Un lavoro sottopagato, senza garanzie né dignità, non è lavoro: è sfruttamento.
Perché l’abbiamo fatto?
Quando siamo entrati in Consiglio comunale, una delle prime domande che ci siamo postə è stata: che cosa può fare il Comune per tutelare davvero chi lavora? Come possiamo dare più garanzie?
La risposta ci è arrivata da altre città italiane, che hanno cominciato ad applicare un salario minimo garantito nei contratti che dipendono direttamente dall’amministrazione pubblica.
Abbiamo lanciato la proposta mesi fa, l’abbiamo condivisa con la maggioranza allargata di centrosinistra e lavorato al testo della mozione, confrontandoci punto per punto.

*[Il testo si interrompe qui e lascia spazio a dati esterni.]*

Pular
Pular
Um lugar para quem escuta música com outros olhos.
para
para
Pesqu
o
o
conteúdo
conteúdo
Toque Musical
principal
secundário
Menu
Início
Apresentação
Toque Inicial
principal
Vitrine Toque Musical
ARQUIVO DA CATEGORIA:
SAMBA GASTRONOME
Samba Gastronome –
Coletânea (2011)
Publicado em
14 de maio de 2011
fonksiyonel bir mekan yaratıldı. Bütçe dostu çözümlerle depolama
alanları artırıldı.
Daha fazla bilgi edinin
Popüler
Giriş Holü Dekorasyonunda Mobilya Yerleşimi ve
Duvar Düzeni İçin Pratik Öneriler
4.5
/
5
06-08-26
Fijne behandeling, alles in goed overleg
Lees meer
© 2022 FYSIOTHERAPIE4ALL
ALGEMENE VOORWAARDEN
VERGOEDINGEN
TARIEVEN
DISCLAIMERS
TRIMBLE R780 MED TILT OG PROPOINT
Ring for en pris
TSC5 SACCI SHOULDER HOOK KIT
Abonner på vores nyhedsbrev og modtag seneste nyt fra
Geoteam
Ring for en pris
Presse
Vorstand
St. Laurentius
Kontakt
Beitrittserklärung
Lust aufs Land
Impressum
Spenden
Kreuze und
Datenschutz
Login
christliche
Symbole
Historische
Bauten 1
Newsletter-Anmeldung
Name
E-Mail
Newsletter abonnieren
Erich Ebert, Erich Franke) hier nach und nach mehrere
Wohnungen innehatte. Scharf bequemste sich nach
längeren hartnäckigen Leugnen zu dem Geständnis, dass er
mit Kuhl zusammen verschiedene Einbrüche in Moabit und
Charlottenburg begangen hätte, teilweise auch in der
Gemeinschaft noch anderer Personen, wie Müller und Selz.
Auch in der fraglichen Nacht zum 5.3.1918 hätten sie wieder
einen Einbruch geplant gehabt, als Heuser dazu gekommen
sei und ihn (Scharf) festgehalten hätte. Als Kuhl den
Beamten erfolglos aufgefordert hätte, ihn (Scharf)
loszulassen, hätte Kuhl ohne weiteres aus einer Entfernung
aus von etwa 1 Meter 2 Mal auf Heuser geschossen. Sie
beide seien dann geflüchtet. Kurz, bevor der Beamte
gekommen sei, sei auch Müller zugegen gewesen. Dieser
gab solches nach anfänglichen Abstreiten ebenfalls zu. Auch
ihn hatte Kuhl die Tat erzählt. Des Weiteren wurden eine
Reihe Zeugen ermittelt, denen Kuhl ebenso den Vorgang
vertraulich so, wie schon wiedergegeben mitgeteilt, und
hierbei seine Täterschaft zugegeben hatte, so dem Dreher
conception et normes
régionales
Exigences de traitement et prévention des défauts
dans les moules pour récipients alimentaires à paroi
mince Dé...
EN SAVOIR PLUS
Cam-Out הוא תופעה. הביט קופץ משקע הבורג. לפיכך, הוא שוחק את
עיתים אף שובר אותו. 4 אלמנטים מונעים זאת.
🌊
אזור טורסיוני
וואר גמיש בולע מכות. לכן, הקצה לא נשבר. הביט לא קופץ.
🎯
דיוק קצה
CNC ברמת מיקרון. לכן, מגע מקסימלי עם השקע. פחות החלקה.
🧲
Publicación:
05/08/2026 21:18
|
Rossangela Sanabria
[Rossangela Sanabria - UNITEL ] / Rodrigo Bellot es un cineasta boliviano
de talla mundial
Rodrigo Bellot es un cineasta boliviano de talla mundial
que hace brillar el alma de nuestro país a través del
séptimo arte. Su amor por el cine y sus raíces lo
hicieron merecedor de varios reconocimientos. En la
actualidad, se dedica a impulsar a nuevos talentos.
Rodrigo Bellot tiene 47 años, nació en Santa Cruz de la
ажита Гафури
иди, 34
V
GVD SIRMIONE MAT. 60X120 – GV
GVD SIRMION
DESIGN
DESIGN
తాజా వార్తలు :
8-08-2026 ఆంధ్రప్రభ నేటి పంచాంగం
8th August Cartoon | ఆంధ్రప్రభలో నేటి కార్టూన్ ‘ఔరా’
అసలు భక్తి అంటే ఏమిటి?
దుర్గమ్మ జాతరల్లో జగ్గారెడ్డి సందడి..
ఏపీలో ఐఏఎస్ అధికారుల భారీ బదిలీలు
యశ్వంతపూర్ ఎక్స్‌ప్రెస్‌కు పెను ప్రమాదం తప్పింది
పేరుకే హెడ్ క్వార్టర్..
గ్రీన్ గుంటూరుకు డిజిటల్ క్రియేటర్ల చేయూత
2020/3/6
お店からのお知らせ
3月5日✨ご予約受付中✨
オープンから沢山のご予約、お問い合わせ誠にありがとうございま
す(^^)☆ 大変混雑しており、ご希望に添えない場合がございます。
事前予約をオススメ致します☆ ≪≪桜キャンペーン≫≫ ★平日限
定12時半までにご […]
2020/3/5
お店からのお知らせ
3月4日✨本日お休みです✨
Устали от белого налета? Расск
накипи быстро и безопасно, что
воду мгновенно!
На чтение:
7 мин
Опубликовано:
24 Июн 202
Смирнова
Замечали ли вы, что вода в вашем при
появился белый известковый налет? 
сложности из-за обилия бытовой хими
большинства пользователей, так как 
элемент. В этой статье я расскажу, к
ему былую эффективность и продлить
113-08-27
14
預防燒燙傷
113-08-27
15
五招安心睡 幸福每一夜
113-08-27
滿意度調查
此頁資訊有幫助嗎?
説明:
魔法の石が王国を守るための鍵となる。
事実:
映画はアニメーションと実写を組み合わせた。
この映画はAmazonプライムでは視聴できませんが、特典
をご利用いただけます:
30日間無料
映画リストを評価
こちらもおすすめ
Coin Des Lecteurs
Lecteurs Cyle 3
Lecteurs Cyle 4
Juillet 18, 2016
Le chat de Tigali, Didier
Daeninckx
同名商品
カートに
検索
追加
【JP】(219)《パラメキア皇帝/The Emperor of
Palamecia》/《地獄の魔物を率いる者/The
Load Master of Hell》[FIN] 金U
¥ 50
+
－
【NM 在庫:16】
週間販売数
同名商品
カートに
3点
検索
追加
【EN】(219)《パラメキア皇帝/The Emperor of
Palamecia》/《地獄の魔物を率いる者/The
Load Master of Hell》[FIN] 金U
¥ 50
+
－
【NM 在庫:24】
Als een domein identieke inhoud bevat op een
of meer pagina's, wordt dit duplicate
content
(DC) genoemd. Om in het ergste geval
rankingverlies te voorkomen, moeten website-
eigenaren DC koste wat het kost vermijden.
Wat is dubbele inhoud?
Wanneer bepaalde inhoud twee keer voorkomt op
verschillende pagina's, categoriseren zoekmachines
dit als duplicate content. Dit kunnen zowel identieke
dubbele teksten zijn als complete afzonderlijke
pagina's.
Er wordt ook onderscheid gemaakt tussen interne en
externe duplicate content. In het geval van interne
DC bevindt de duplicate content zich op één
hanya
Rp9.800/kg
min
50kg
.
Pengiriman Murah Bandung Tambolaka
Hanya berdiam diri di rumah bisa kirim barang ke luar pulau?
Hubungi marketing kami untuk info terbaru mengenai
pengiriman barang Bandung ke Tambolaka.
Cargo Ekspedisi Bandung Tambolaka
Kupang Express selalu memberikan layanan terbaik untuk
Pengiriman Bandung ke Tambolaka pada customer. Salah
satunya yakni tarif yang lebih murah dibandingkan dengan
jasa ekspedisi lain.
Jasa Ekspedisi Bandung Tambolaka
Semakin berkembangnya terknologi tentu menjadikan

Ora il documento è pronto ed è stato depositato: un segnale importante, che porta la politica fuori dai proclami e dentro le azioni concrete.
Che cosa prevede la mozione
La mozione chiede che in tutti gli appalti del Comune di Brescia venga garantito un salario minimo inderogabile di almeno 9 € l’ora.
Non è una legge nazionale, che continuiamo a ritenere urgente e necessaria, ma è un inizio. È una presa di posizione politica forte, un messaggio chiaro: la dignità del lavoro viene prima di tutto.
Brescia sa da che parte stare
Il governo continua a ignorare la realtà quotidiana di milioni di persone, mentre la povertà cresce e le tutele diminuiscono. Noi decidiamo di fare un passo fondamentale nella direzione della tutela del lavoro e delle persone.
Per questo sabato abbiamo presentato la mozione in conferenza stampa insieme a tutte le forze della maggioranza. Ora il testo approderà in Consiglio comunale, dove ci auguriamo venga approvato al più presto.